Кали едва сровнялось к той поре тридцать. Получив назначение в Актас, инженер жаждал как можно скорее утвердить свое имя среди бывалых горняков… Он был одержим в начинаниях, не любил и не умел оглядываться по сторонам. Всякое встречное течение лишь раззадоривало его, бросало в новую схватку.

Разве дело только в Жаксыбекове? То было время больших перемен во всем крае. Несметные богатства таежного взгорья попали наконец на глаза поборникам индустриализации. С лихорадочной поспешностью принимались решения по скорому освоению открытых руд. К безвестному тогда Актасу тянули рельсовую ветку от Ускена. Союзное министерство цветной металлургии обновляло рудники. В штреки и забои опускали невиданные дотоле механизмы. Открыли курсы, где молодые казахи учились новым профессиям… Поблизости от подъемного ствола возвели обогатительную фабрику. В довершение заложили на Кумисте электростанцию.

А люди все прибывали по новой железной дороге, не ведая о том, что год-два тому назад здесь не слышали паровозного гудка. Взору приезжего человека открывался строительный муравейник. «Что здесь будет?» — спрашивали новоселы, страшась обилия подвод, машин, грохота моторов. «Говорят, город!» — поспешно отвечали новичкам слишком занятые мастеровые.

Мысль о городе с прямыми улицами, уходящими в тайгу или к речному побережью, с домами культуры, баней, музыкальной школой, яслями для малышей зародилась в голове мечтательного горного инженера, вдруг понявшего, что Актас — его судьба, престол для его неуемной души, будущая слава республики, жемчужина горнорудной промышленности…

Однажды, когда Кали Нариманович по служебным делам выехал в очередную командировку в Москву, он не поленился продлить путь до берегов Невы. Возвратился в свое лесное межгорье с группой молодых архитекторов. То были такие же одержимые, как он сам, градостроители. Парни совсем недавно окончили вузы и жаждали увидеть в камне и лесах свои дипломные проекты. Они готовы были целовать землю, на которой им разрешало местное начальство возвести по студенческим эскизам жилые дома, кафе, молодежные общежития, на перекрестке улиц — Дворец бракосочетания… Кали, считай, ровесник каждому из ленинградцев, подзадоривал их обещанием назвать дома культуры и проспекты именами их создателей: проспект имени Владимира Парыгина, Дом культуры горняков — Саши Якушенко, быткомбинат — Николая Поснова, набережная Краснобрыжего. Был такой среди энтузиастов, кучерявый веселый паренек с литейного. Он разработал оригинальный проект набережной Кумисты внутри города.

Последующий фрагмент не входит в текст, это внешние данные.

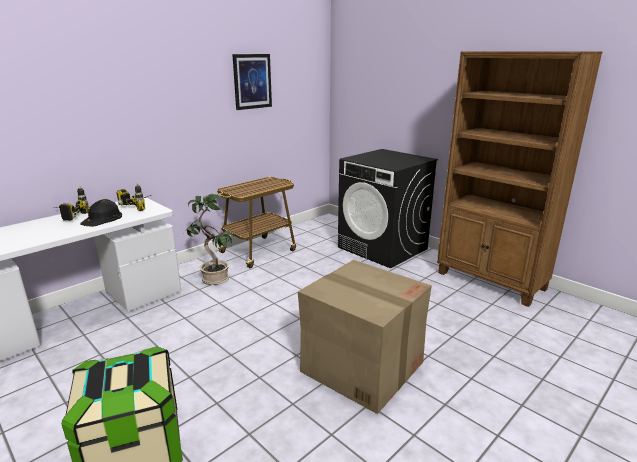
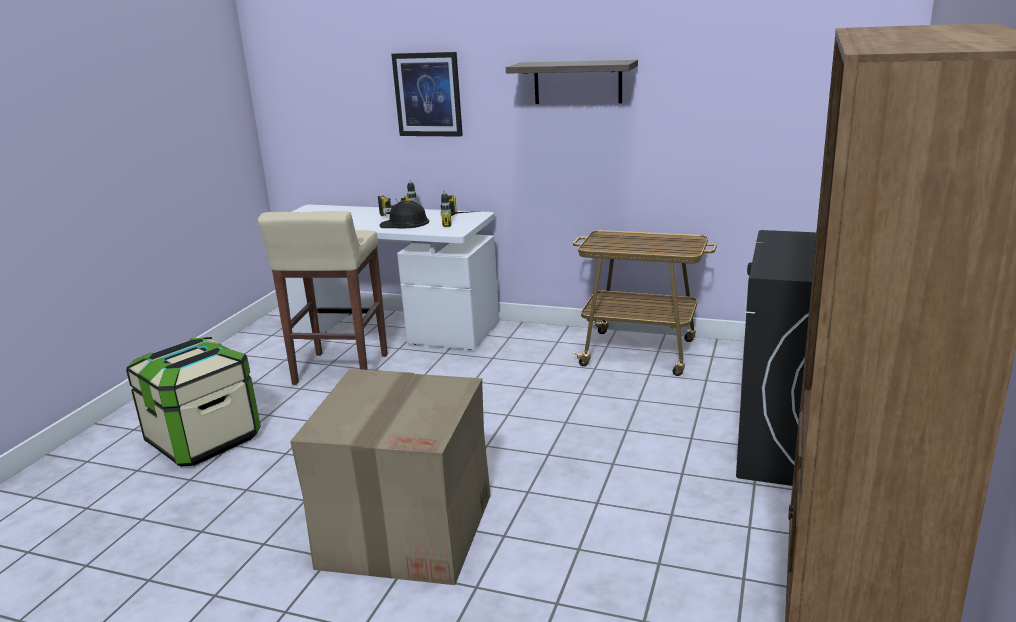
camera: 65 degrees right, 0 degrees up
potted plant [186,194,234,285] -> none
picture [232,54,272,110] -> picture moved to [391,52,463,137]
none -> beige stool [258,211,388,385]
none -> shelf [506,60,638,104]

Приезжие ваятели, зачисленные в штат как бурильщики подземных глубин, трудились в Актасе без малого год. Парыгин и Поснов оставались еще на несколько месяцев. Сколько было за это время изведено пачек «Беломора», распито безалкогольных и не совсем таковых напитков. Целые фонтаны восторженных слов исторгнуты во славу будущего города!

Город рос, и все это видели. Ближние и дальние… Мало того: он обретал свой лик, стиль, непохожесть на другие населенные пункты, возникшие за последние десятилетия в республике.

Жаксыбекова на разные лады склоняли на областных совещаниях за увлечение не своим делом, посылали на его голову кары, нередко обрушивали их за всякие упущения в прямых заботах о добыче руд. Но наказать серьезно, тем более устранить с должности, не решались. Кали Нариманович при любых увлечениях умудрялся выполнить план по отгрузке сырья. Руда из Актаса шла богатая, обеспечивая успех дела у плавильщиков.